Russo’s House of Pizza closes at 8 or 9 p.m. depending on the night, but if you call and owner Michael Russo is still there, he’ll stay open late to make someone’s pie.
“I just hate turning people away,” he said.
On Tuesday night he closed early, at about 7:15 p.m., and had to turn away multiple people. That’s because Russo ran out of food.
“We ran out of everything,” he said. “We had nothing left.”
Russo the closest he’s come to selling everything was St. Patrick’s Day, when was “down to [his] last ball of dough.” He opened on Tuesday at about noon and was one of the few businesses open that was selling hot food.
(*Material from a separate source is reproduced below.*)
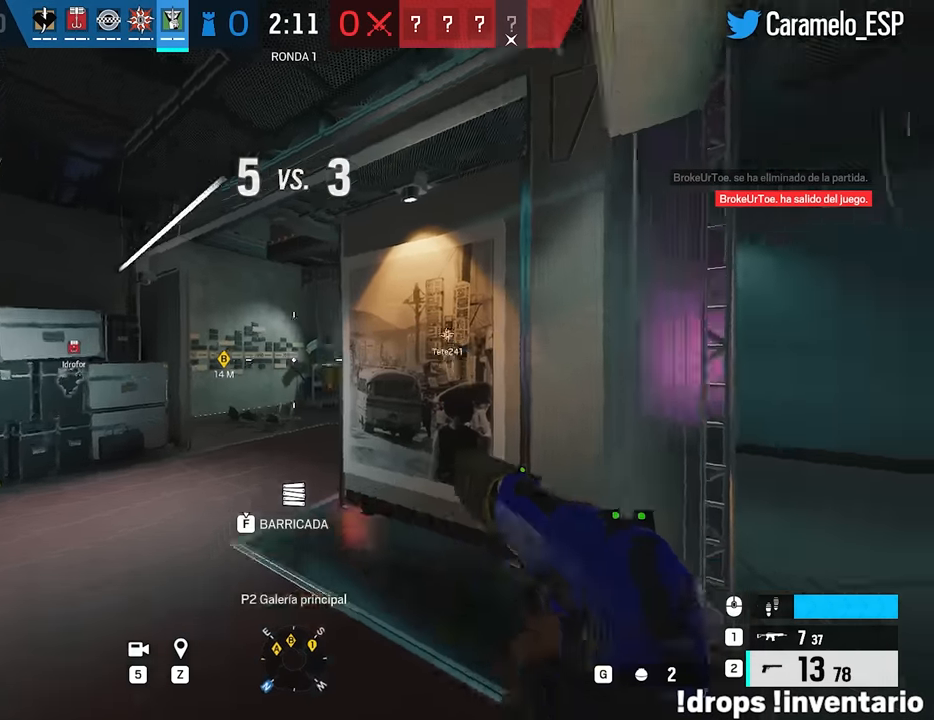
{"keys": ["d", "shift", "w"], "mouse": [], "events": [[17, "a", "down"], [17, "q", "down"], [67, "q", "up"], [67, "w", "up"], [217, "a", "up"], [217, "d", "down"], [450, "w", "down"], [483, "shift", "down"]]}
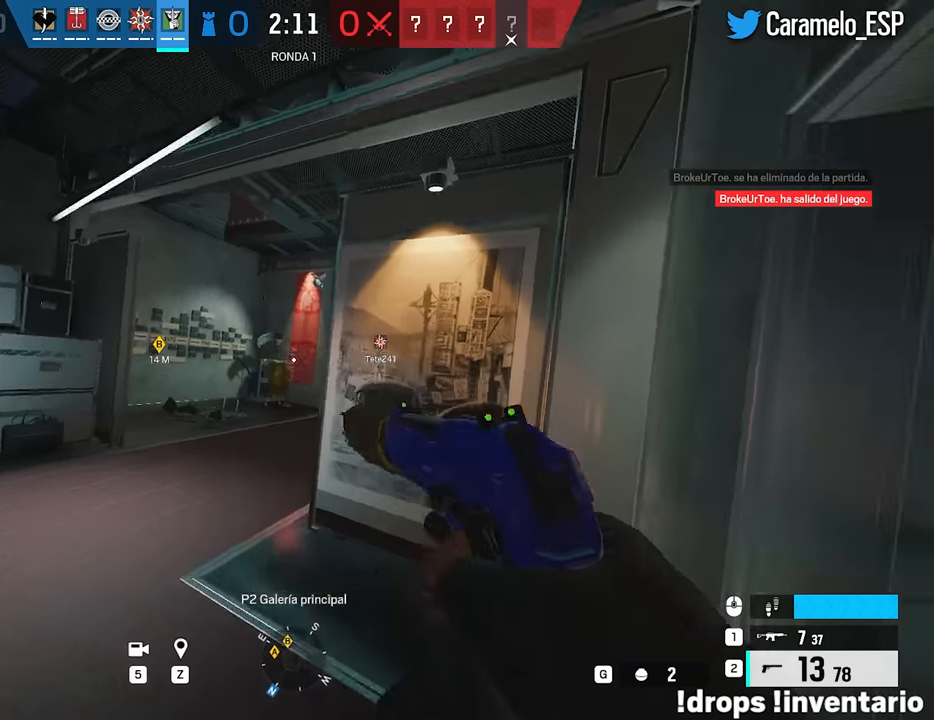
{"keys": ["a", "q", "w"], "mouse": [], "events": [[133, "d", "up"], [183, "a", "down"], [417, "a", "up"], [417, "shift", "up"], [500, "a", "down"], [500, "q", "down"]]}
He said he saw a lot of new faces stop by, including people who came from northern New Jersey, Bardonia, New City and elsewhere. Russo didn’t lose power in the storm, although he said the lights flickered off once briefly.
One negative of selling everything, however, is having to replace it. Russo was forced to open a little late on Wednesday so he could go get food to prepare.
“I had to drive to Mount Vernon and back just so we’d have stuff to sell,” Russo said. “The only thing we had here was stuff from the freezer at home. We lost power and didn’t want to throw it out, so we brought it here.”
Russo wasn’t the only business owner who had to spend Wednesday morning replacing a large amount of food. However, he was one of the few who had to do it because he sold out of food the previous day.
For business owners like Gary Oteri, who owns Gary & Company in New City, they spent a portion of Wednesday morning throwing away food that went bad while closed during the storm.
“We pretty much had to start from scratch today,” he said. “There was nothing we could do.”
Gary & Company is a cafe and bakery, and Oteri said they also do a lot of catering. He added that he was lucky he didn’t have any catering orders this week. Still, he had to throw away plenty of vegetables, lettuce, and various kinds of prepared salads and other items he keeps refrigerated.
“We didn’t suffer any wind or rain damage, thankfully,” Oteri said. “Still, it’s going to take a while to rebuild.”
Oteri said Wednesday was a little busier than a usual Wednesday, and he had people stopping in not only for food, but to eat and use the restaurant’s wifi. He added that a lot of people were calling in to see if he was open.
Robert Moskowitz said he spent some time Tuesday night calling around to restaurants unsuccessfully, and once he didn’t get an answer, he assumed the restaurant was closed. That posed an issue for Moskowitz on Wednesday, as he’s the owner of Gourmet Garden in Nanuet, and his restaurant didn’t have a working phone.
“I’m sure people called in in the morning, didn’t get an answer and assumed we were closed,” he said.
Moskowitz said that on Wednesday afternoon there was a service tech at the restaurant working on getting the phone fixed, along with the internet. In the meantime, Moskowitz had phone calls to the restaurant forwarded to his cell phone.
Unlike Oteri, Moskowitz said his restaurant only lost power in the storm for about 20 minutes total, so he didn’t have to throw everything away. Still, he was closed on Monday and Tuesday.
“I didn’t want to make my employees have to come out in the storm,” he said. “Plus, I didn’t really expect too many people to be out on the road.”
The restaurant opened on Wednesday and Moskowitz said a lot of people came in early looking for soup, hot food and places to charge phones. He couldn’t help with more plugs once all the ones in the restaurant were taken, but he did say they sold out of soup pretty quickly and were prepping another large pot.
The storm, of course, also affected businesses that don’t sell food. A bit after 4 p.m. on Wednesday, Chris Barchuk, one of the owners of Funny Business in Nyack, was still waiting for a delivery from UPS. He said it was the first day since the storm UPS was delivering items, and he understood perfectly why it might take a while.
Still, Wednesday is a big day for Funny Business, a comic book store, as it’s the day each week when new comics are released.
“I had a feeling we weren’t going to get the new stuff in, so I put word out that we weren’t expecting to get the delivery too early,” he said.
Still, Funny Business was open on Wednesday. Barchuk said a few people who were walking around town stopped in, but it wasn’t too busy. He also didn’t have power until about 4 p.m. in the store, but they stayed open while waiting for their delivery.
The store was closed on Monday and Tuesday, although Monday is a day the store is usually closed anyway.
“We stopped by the store at like 8:30 or so Monday night and actually saw when we lost power, so the storm hitting on Monday wasn’t really the worst thing for us since we’re normally closed then,” he said. “Sometimes you have to try to find the small positives.”